---------- Available data ----------

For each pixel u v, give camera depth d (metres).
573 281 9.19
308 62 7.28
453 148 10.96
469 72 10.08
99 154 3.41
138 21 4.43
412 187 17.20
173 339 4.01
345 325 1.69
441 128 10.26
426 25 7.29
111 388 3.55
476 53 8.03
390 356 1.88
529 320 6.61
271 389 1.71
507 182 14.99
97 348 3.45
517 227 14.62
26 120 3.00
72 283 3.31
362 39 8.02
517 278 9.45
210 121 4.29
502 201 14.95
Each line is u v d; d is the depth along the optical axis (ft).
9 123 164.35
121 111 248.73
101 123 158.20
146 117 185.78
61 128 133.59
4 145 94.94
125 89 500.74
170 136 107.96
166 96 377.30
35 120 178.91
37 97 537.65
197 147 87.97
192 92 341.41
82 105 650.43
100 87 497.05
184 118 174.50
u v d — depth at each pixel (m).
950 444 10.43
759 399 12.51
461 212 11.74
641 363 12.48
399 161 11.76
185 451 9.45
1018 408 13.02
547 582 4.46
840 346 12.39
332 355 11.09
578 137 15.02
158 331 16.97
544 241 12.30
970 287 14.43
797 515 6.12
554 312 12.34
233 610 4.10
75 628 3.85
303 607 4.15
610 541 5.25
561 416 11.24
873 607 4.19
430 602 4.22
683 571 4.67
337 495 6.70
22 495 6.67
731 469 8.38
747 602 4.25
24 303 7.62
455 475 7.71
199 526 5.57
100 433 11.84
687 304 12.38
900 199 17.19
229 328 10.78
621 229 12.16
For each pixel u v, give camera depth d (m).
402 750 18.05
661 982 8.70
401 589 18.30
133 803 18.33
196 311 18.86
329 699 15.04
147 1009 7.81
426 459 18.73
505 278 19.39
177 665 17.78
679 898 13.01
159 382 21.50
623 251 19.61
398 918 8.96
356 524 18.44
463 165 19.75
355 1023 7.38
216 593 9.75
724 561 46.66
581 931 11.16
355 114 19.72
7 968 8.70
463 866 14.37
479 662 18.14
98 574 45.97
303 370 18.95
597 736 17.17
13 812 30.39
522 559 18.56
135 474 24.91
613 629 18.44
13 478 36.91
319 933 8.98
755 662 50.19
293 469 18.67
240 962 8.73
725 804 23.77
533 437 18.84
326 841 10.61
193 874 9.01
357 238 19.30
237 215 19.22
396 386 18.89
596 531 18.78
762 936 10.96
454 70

----------

Search the entries for the word "camera" and pick out every line that holds it.

For each pixel u v, give camera depth d (metres).
For each pixel u v, give camera depth d (m).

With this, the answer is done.